Overweight people are more likely to develop diabetes with low incomes

Overweight people with a low income are more likely to have type 2 diabetes than overweight people who earn more, according to Statistics Netherlands (CBS) based on an analysis with figures from the Health Survey. Type 2 diabetes is particularly common among overweight people who have to live a long-term life on a low income.

By 2021, half of adults were overweight. That same year, 5 percent of adults had type 2 diabetes. This disease is more common in overweight people than in non-overweight peers. In the period from 2018 to 2021, obesity was more common among people with a low income than among adults with a higher salary. Of the adults who had to live on little money for a long time (more than 4 years in a row) even a majority were overweight.

This group is also the most common type 2 diabetes. 11 percent of long-term low-income and moderately overweight people had the condition, with nearly a quarter of those obese (23 percent). Moderately overweight adults have a BMI between 25 and 30, obese people have a BMI over 30.
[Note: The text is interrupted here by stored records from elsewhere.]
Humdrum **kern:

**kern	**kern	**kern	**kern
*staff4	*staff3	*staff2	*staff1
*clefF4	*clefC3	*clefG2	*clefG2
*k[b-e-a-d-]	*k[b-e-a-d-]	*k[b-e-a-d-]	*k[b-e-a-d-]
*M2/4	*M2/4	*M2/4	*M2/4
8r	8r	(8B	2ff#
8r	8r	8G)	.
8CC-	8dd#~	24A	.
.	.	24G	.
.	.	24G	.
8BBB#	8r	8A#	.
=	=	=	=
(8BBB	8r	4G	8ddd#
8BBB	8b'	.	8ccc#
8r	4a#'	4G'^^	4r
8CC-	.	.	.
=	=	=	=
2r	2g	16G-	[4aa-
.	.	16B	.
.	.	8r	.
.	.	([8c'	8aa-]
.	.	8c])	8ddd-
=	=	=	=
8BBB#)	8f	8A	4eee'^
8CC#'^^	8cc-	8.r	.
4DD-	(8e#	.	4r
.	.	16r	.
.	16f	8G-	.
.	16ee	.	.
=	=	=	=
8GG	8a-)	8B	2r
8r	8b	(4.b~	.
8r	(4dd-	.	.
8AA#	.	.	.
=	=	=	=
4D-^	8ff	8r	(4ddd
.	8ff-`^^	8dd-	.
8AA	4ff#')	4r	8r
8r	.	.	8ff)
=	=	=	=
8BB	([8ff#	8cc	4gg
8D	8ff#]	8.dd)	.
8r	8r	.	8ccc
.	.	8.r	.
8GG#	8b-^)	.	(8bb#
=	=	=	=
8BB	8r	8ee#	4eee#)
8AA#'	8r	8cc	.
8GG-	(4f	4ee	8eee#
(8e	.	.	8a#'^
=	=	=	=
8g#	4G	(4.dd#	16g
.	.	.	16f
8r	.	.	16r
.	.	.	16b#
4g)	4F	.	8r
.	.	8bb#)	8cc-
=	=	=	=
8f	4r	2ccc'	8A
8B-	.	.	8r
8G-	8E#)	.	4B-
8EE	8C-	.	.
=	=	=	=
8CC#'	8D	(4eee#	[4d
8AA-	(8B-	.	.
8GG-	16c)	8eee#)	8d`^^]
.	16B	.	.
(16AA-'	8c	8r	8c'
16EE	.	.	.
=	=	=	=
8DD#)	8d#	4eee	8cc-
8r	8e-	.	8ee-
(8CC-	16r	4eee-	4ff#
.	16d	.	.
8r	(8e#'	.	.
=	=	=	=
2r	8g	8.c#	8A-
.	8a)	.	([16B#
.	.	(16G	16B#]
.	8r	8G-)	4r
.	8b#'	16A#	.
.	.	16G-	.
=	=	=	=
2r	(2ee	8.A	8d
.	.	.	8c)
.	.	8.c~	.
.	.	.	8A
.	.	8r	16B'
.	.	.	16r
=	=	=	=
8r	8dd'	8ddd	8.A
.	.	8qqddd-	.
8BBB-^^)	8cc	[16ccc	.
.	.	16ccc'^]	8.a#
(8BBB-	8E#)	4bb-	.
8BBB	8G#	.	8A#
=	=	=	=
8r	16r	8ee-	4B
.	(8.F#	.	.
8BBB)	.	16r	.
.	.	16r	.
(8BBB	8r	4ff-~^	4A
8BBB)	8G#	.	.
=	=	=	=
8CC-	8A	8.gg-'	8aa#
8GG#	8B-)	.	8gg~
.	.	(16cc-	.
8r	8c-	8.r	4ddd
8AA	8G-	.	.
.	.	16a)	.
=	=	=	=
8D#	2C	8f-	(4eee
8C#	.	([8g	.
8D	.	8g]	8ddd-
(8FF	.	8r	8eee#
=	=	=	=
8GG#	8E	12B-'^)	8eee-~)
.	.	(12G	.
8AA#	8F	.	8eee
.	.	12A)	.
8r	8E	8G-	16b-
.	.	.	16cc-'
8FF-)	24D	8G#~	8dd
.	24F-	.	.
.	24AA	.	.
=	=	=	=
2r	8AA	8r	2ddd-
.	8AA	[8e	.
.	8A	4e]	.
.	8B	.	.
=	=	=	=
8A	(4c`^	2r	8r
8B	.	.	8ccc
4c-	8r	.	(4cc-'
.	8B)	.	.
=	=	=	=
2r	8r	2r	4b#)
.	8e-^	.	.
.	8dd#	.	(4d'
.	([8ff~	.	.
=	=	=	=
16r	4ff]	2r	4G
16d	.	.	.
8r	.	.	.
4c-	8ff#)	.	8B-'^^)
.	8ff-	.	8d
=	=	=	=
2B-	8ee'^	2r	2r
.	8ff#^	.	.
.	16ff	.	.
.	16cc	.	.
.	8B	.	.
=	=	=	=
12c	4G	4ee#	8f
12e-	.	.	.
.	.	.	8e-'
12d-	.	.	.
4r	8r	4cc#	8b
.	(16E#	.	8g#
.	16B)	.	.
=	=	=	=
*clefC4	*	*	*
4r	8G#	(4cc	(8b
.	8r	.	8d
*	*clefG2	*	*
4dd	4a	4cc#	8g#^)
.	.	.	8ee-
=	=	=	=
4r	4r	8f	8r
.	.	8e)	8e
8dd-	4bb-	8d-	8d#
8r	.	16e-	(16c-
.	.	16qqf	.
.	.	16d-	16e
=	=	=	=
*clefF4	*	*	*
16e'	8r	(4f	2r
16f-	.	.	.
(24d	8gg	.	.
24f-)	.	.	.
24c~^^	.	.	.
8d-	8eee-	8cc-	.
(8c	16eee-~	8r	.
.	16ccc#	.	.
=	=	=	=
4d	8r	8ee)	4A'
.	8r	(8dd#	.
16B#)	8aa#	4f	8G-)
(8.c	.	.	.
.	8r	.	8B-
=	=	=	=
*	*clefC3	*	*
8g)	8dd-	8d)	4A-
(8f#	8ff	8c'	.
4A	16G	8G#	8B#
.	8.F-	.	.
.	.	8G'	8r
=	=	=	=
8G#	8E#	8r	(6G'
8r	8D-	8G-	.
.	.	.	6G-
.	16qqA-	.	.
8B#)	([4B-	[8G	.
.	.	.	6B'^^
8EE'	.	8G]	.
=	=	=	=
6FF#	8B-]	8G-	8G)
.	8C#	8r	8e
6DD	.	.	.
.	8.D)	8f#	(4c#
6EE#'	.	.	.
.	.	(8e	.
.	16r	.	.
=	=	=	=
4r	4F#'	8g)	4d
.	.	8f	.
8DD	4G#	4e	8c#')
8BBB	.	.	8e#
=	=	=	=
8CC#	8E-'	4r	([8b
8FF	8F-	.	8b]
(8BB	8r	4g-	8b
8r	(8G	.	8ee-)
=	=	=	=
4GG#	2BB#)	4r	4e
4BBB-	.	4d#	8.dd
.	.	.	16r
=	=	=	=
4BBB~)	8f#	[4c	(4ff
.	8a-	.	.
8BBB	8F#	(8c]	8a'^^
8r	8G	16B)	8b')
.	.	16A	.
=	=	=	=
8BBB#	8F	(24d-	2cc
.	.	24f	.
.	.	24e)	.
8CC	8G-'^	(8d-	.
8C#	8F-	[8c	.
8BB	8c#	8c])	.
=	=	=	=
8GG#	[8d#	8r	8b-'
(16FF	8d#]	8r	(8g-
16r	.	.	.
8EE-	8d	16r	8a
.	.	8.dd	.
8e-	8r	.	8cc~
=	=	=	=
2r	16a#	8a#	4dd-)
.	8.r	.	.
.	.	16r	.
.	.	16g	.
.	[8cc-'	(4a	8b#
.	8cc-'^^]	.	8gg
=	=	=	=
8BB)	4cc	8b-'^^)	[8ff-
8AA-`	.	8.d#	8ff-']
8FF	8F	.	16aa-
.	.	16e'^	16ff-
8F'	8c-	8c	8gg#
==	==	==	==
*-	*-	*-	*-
In this CBS analysis, a low income refers to an income below the low-income threshold. In 2020, that limit was €1100 for singles, €1550 for a couple and €2110 for a family with two minor children.

According to the Diabetes Fund, being overweight and having too much belly fat are seen as important causes of type 2 diabetes, as are old age, unhealthy diet, too little exercise and smoking. Heredity can also play a role. Type 1 diabetes is an autoimmune disease in which the body itself destroys the cells that make insulin.